The Climate Change Commission, in its emissions budgets published last May, said that if the ETS price went to $50, then that would encourage sufficient exotic forest planting to enable the country to reach net-zero by 2050.

Planting could exceed the Commission’s estimates, given that the current ETS price is $73.45.

Converting farmland to forestry is currently running at a high rate. Between 1990 and 2019, it is estimated 769,702 hectares of farmland were converted to forest.

The Climate Change Commission said its forecast would see an additional 1.1 million hectares planted in forest before 2050.

These plantings have provoked a strong response from hill country farmers who, through the “50 Shades of Green” movement, have (unsuccessfully) lobbied to have a limit set on the area of farmland that can be converted to forestry.

Federated Farmers has been becoming increasingly vocal, expressing its concerns about the rate of conversion of farmland.

POLITIK National caucus economic advisor Matt Burgess

Burgess concedes that there is a danger that as the ETS price rises so an excessive number of trees could be planted.

“A better (direct, low-cost, low-risk) solution is a cap on afforestation or reduced rewards for forestry in the ETS,” he said.

He says that if the ETS price were to rise to $68 (which it has), then 10% of existing farmland would be planted in trees by 2050 and 19 per cent by 2070.

With this level of planting, by 2050, New Zealand’s net emissions of long-lived greenhouse gases would be negative, and by 2070, New Zealand’s net emissions of all greenhouse gases, including biogenic methane, would approach zero, he said.

“This third finding suggests (near net-zero emissions for all greenhouse gases by 2050 with the ETS at $68) suggests New Zealand can fully deliver on its emissions obligations without exposing agriculture, this country’s largest export sector, to an emissions price,” he said.

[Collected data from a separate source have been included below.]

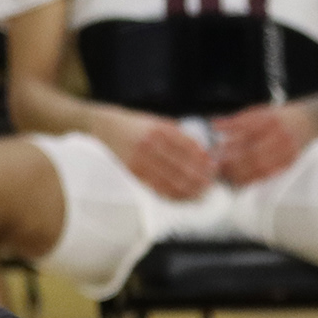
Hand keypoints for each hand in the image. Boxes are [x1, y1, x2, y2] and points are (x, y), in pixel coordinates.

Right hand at [89, 108, 214, 200]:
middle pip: (181, 165)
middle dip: (198, 177)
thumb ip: (176, 134)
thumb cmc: (133, 124)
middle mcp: (151, 144)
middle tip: (210, 186)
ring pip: (169, 178)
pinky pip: (154, 184)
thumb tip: (199, 151)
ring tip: (198, 194)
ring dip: (186, 188)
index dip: (203, 160)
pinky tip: (179, 195)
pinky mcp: (131, 170)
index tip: (214, 168)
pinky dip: (169, 192)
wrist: (104, 126)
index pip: (189, 147)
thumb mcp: (157, 122)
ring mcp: (140, 158)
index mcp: (161, 129)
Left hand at [211, 102, 314, 185]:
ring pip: (259, 167)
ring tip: (223, 174)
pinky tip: (238, 180)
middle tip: (215, 166)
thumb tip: (214, 125)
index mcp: (270, 121)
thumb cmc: (281, 117)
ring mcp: (286, 150)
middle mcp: (280, 136)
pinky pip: (267, 174)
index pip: (245, 134)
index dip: (228, 144)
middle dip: (231, 162)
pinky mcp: (289, 162)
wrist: (311, 121)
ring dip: (238, 173)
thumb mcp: (259, 111)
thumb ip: (236, 120)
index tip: (213, 150)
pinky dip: (250, 179)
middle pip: (252, 153)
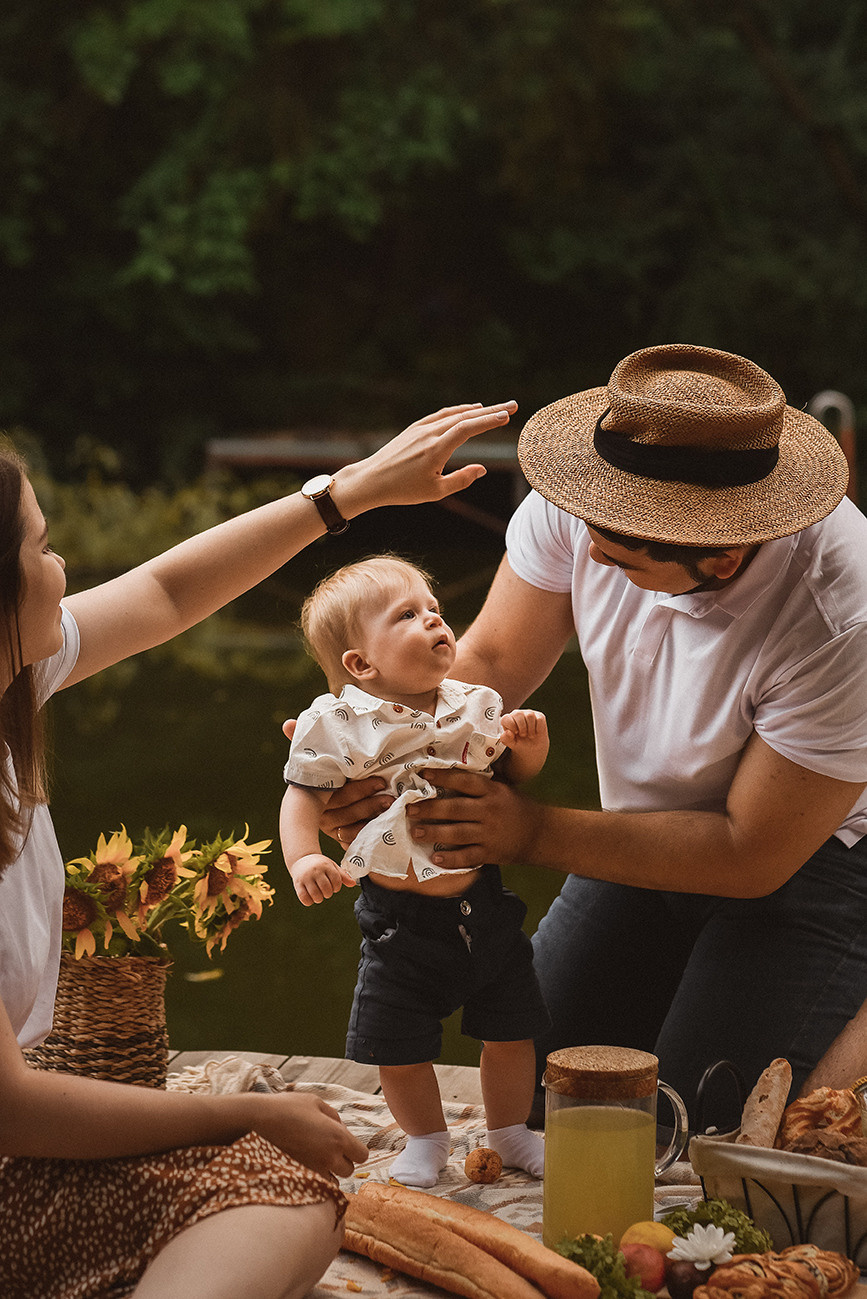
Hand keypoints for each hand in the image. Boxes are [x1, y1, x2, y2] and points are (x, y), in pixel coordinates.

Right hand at [253, 1091, 368, 1178]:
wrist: (261, 1119)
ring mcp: (313, 1169)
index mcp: (338, 1137)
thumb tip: (340, 1127)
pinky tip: (307, 1161)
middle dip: (343, 1160)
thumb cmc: (290, 1106)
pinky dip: (316, 1177)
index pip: (362, 1155)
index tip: (345, 1141)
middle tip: (329, 1146)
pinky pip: (316, 1183)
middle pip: (349, 1171)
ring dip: (330, 1171)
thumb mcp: (316, 1102)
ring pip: (333, 1180)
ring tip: (317, 1154)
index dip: (356, 1148)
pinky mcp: (299, 1175)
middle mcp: (329, 1157)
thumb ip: (334, 1116)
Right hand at [282, 719, 393, 846]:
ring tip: (391, 807)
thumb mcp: (328, 754)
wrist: (350, 793)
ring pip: (351, 830)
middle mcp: (322, 816)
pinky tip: (386, 828)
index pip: (338, 796)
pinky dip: (370, 836)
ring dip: (372, 819)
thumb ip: (306, 739)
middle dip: (369, 804)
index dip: (359, 791)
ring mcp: (334, 831)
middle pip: (345, 814)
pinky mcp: (345, 843)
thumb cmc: (340, 769)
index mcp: (315, 796)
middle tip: (390, 795)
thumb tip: (287, 723)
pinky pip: (356, 844)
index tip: (381, 781)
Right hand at [290, 853, 356, 905]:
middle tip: (325, 891)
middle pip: (327, 889)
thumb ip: (342, 875)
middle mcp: (316, 871)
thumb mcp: (332, 866)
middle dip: (328, 894)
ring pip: (316, 895)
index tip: (334, 886)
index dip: (337, 887)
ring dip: (319, 899)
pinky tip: (310, 898)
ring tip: (318, 894)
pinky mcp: (297, 883)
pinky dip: (309, 901)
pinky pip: (304, 897)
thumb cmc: (320, 865)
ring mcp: (306, 877)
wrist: (301, 859)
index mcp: (326, 866)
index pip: (336, 881)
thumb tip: (353, 884)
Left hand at [334, 401, 517, 514]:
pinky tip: (468, 410)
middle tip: (513, 406)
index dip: (489, 421)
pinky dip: (458, 411)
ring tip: (496, 408)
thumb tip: (482, 469)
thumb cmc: (402, 490)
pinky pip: (441, 415)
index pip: (467, 428)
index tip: (507, 416)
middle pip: (465, 416)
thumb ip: (461, 480)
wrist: (371, 480)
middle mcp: (429, 434)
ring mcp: (420, 429)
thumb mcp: (435, 492)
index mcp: (436, 449)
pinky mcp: (414, 428)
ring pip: (453, 413)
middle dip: (491, 410)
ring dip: (477, 409)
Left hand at [405, 768, 540, 869]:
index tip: (422, 774)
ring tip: (415, 832)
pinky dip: (451, 859)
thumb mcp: (502, 788)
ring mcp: (489, 833)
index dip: (442, 777)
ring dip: (433, 833)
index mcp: (492, 791)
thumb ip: (479, 784)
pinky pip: (467, 857)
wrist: (540, 833)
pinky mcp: (490, 853)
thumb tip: (447, 772)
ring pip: (456, 833)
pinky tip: (435, 858)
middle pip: (454, 808)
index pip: (464, 781)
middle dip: (429, 809)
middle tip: (410, 809)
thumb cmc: (515, 806)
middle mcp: (489, 811)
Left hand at [499, 709, 548, 749]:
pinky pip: (539, 719)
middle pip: (518, 714)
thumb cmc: (520, 744)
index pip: (506, 718)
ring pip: (530, 716)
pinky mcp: (539, 716)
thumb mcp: (512, 744)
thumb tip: (508, 732)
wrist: (533, 748)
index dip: (511, 726)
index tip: (516, 733)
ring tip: (530, 735)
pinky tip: (536, 732)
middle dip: (522, 728)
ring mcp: (529, 713)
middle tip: (523, 735)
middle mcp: (518, 714)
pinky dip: (538, 729)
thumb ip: (506, 739)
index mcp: (508, 719)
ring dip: (530, 729)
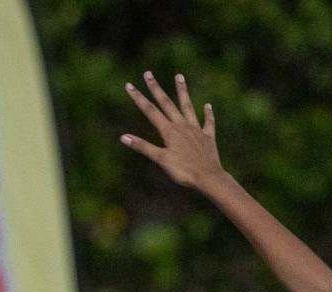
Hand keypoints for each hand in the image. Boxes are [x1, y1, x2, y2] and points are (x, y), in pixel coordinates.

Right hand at [121, 71, 223, 191]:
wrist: (208, 177)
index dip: (138, 98)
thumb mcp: (161, 160)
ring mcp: (196, 129)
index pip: (150, 111)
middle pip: (167, 103)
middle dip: (156, 88)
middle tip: (148, 73)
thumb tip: (123, 137)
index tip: (129, 85)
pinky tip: (207, 105)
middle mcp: (182, 126)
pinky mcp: (207, 137)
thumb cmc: (183, 171)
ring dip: (182, 91)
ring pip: (188, 106)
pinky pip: (208, 122)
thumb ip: (143, 147)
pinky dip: (207, 114)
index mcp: (169, 131)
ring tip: (179, 76)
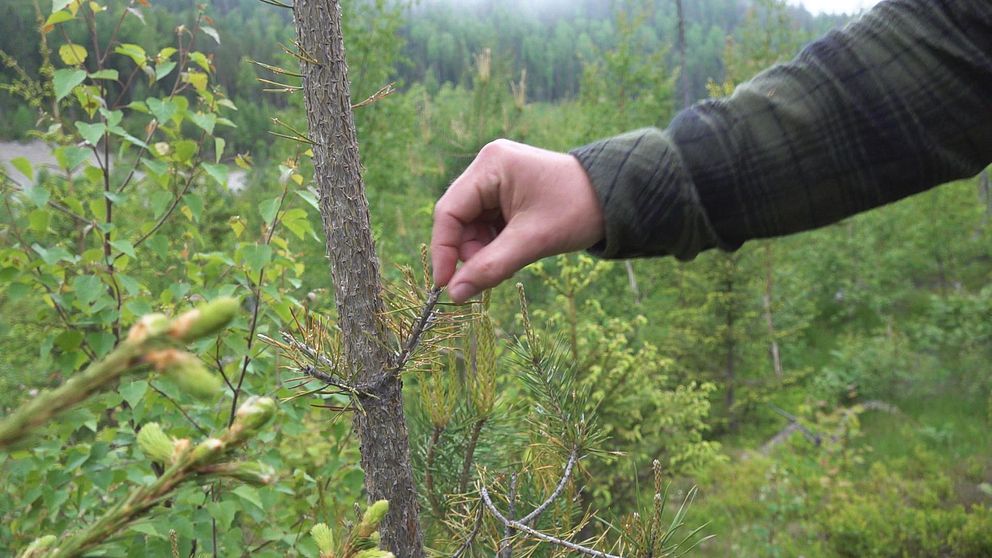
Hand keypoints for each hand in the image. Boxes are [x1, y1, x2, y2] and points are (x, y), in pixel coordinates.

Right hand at [431, 139, 604, 302]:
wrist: (614, 198)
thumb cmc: (577, 210)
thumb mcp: (532, 241)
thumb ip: (490, 267)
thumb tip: (454, 295)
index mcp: (491, 165)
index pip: (449, 211)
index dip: (444, 250)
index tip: (445, 285)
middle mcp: (488, 165)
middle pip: (458, 218)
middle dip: (468, 251)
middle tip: (485, 276)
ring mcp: (496, 178)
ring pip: (470, 224)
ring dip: (481, 250)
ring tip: (508, 261)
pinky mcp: (505, 191)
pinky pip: (485, 223)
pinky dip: (492, 244)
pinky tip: (511, 252)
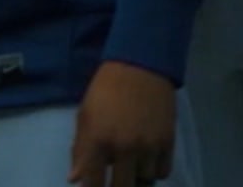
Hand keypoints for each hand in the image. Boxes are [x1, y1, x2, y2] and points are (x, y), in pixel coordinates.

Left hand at [69, 60, 176, 184]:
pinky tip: (146, 162)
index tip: (93, 186)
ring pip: (144, 181)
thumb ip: (79, 150)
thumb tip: (74, 179)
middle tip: (113, 182)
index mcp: (98, 139)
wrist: (139, 68)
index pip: (93, 181)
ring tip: (130, 169)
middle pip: (121, 186)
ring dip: (135, 178)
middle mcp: (124, 146)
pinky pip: (163, 172)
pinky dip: (154, 171)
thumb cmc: (105, 90)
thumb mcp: (84, 116)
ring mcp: (148, 146)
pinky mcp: (168, 142)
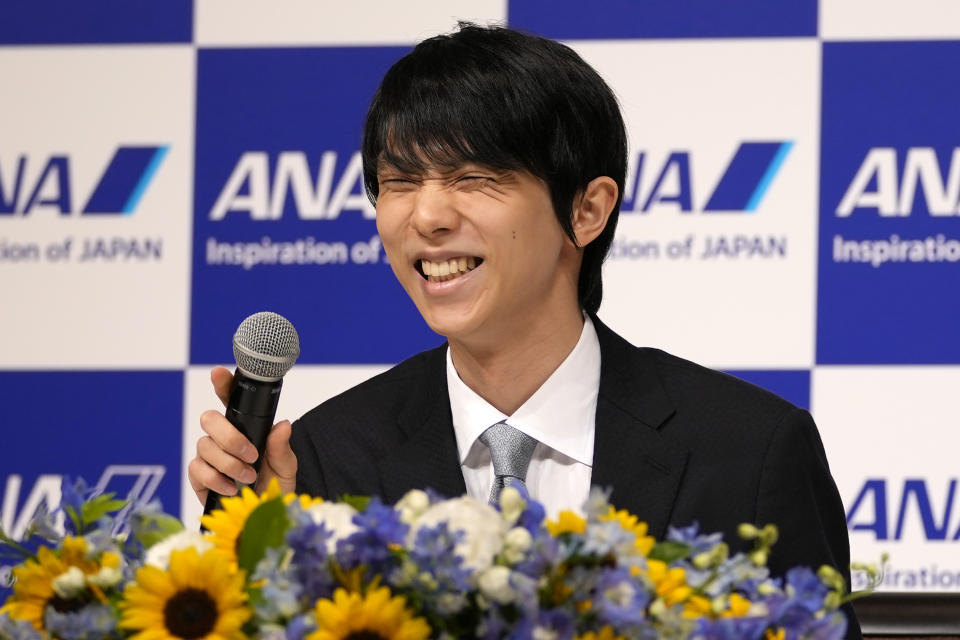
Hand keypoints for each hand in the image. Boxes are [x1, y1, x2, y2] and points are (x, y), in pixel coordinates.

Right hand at [187, 366, 297, 504]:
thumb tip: (283, 425)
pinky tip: (231, 488)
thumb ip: (282, 447)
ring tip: (248, 478)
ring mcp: (209, 455)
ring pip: (205, 446)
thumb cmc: (275, 484)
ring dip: (229, 464)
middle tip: (251, 455)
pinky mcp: (199, 476)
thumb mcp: (286, 466)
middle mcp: (223, 437)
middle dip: (230, 437)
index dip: (222, 384)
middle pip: (209, 419)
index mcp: (245, 426)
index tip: (218, 374)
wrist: (264, 513)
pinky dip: (215, 479)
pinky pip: (196, 469)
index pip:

This argument flies in the face of current National Party policy and also the widespread debate currently going on within the farming sector over how dairy farmers will account for their emissions.

National supported the current legislation with some qualifications such as a stronger commitment to balancing emissions reductions against the need for food production and what progress other countries were making to emissions targets.

But they also proposed (unsuccessfully) that the conversion of farmland to forestry be reviewed by June this year.

Todd Muller moved a supplementary order paper which said the review should consider the social, economic, cultural, and environmental impact of activities “undertaken for the purpose of generating offsets from removals from land use, land-use change, and the forestry sector.”

And in what is a clear contradiction of the overall thrust of Burgess’s paper, Muller called for the review to consider “the degree to which the use of offsets generated from removals from land use, land-use change, and the forestry sector reduces any incentive created by the 2050 target for the New Zealand economy to transition away from fossil fuels.”

But the report argues that “decarbonisation” — or transitting away from fossil fuels — is not necessary.

“That transport emissions must come down seems close to a universal truth among policymakers,” it says.

“Transport emissions do not need to come down to reduce net emissions.”

The National Party now has a political problem. Its economic advisor is the author of a set of policy proposals that directly clash with its own long-established climate change policies.

Furthermore, what he is proposing runs counter, certainly to Federated Farmers’ current thinking, and probably much more widely across the rural sector, particularly on the east coast of the North Island.

Simon Bridges, Todd Muller, Scott Simpson and the Blue Greens have worked hard to move National on beyond climate change scepticism, and though Burgess is not a climate change sceptic, his fundamental proposition that New Zealand does not need to do anything more to reduce greenhouse gas emissions is going to put him at odds with, at least, the liberal wing of the caucus.